Job Analysis: Also known as practice analysis or role delineation study, job analysis is a formal study used to determine the structure of a job and the KSAs important to success or competence. This is then used to establish the test blueprint for a professional testing program, a critical step in the chain of evidence for validity.
Key: The key is the correct response to an item.
KSA: KSA is an acronym for Knowledge, Skills, and Abilities. A critical step in testing for employment or professional credentials is to determine the KSAs that are important in a job. This is often done via a job analysis study.
Licensure: A testing program mandated by a government body. The test must be passed in order to perform the task in question, whether it is to work in the profession or drive a car.
Norm-Referenced: A test score (not a test) is norm-referenced if it is interpreted with regard to the performance of other candidates. Percentile rank is an example of this, because it does not provide any information regarding how many items the candidate got correct.
P-value (or P+): A classical index of item difficulty, presented as the proportion of candidates who correctly responded to the item. A value above 0.90 indicates an easy item, while a value below 0.50 indicates a relatively difficult item. Note that it is inverted; a higher value indicatesless difficulty.
Point-Biserial Correlation: A classical index of item discrimination, calculated as the Pearson correlation between the item score and the total test score. If below 0.0, low-scoring candidates are actually doing better than high-scoring candidates, and the item should be revised or retired. Low positive values are marginal, higher positive values are ideal.
Pretest (or Pilot) Item: An item that is administered to candidates simply for the purposes of obtaining data for future psychometric analysis. The results on this item are not included in the score. It is often prudent to include a small number of pretest items in a test.
Reliability: A measure of the repeatability or consistency of the measurement process. Often, this is indexed by a single number, most commonly the internal consistency index coefficient alpha or its dichotomous formulation, KR-20. Under most conditions, these range from 0.0 to 1.0, with 1.0 being perfectly reliable measurement. However, just because a test is reliable does not mean that it is valid, i.e., measures what it is supposed to measure.
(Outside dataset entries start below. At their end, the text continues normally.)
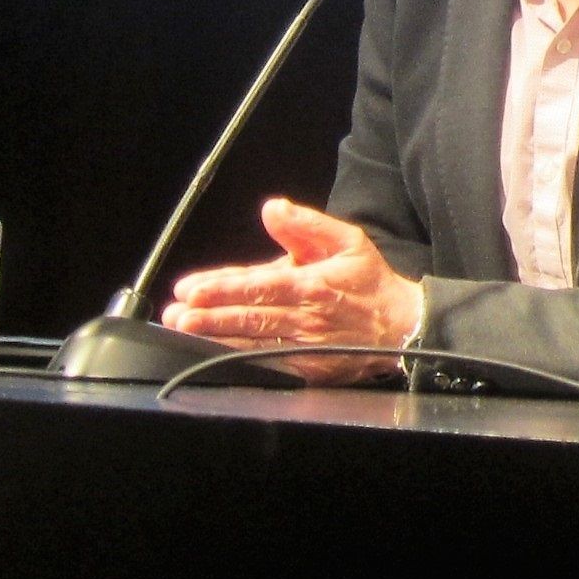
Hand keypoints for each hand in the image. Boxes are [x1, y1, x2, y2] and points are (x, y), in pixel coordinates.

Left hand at [161, 198, 423, 385]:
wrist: (402, 326)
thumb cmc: (370, 283)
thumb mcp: (348, 241)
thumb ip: (307, 225)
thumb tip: (273, 209)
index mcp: (313, 284)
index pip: (260, 285)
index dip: (224, 287)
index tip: (191, 288)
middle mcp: (306, 317)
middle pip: (249, 316)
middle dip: (209, 315)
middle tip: (176, 313)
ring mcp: (306, 347)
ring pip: (252, 342)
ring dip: (215, 337)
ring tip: (184, 331)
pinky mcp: (308, 369)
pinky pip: (267, 365)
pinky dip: (238, 361)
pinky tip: (214, 356)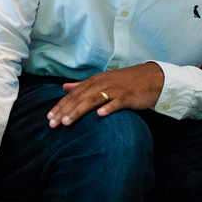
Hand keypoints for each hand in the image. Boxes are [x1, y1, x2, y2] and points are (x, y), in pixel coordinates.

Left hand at [47, 62, 164, 126]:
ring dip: (79, 111)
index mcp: (94, 81)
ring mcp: (115, 90)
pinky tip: (99, 115)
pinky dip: (108, 108)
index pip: (73, 94)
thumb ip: (82, 85)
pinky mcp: (128, 96)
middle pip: (79, 98)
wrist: (153, 78)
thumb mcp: (102, 81)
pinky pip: (117, 102)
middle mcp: (102, 84)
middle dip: (64, 111)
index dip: (60, 105)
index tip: (48, 117)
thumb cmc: (125, 82)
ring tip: (67, 122)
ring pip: (93, 100)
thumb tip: (64, 87)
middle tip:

Scaling: Scaling is a process of converting scores obtained on an exam to an arbitrary scale. This is done so that all the forms and exams used by a testing organization are on a common scale. For example, suppose an organization had two testing programs, one with 50 items and one with 150 items. All scores could be put on the same scale to standardize score reporting.
Standard-Setting Study: A formal study conducted by a testing organization to determine standards for a testing program, which are manifested as a cutscore. Common methods include the Angoff, Bookmark, Contrasting Groups, and Borderline Survey methods.
Subject Matter Expert (SME): An extremely vital person in the test development process. SMEs are necessary to write items, review items, participate in standard-setting studies and job analyses, and oversee the testing program to ensure its fidelity to its true intent.
Validity: Validity is the concept that test scores can be interpreted as intended. For example, a test for certification in a profession should reflect basic knowledge of that profession, and not intelligence or other constructs, and scores can therefore be interpreted as evidencing professional competence. Validity must be formally established and maintained by empirical studies as well as sound psychometric and test development practices.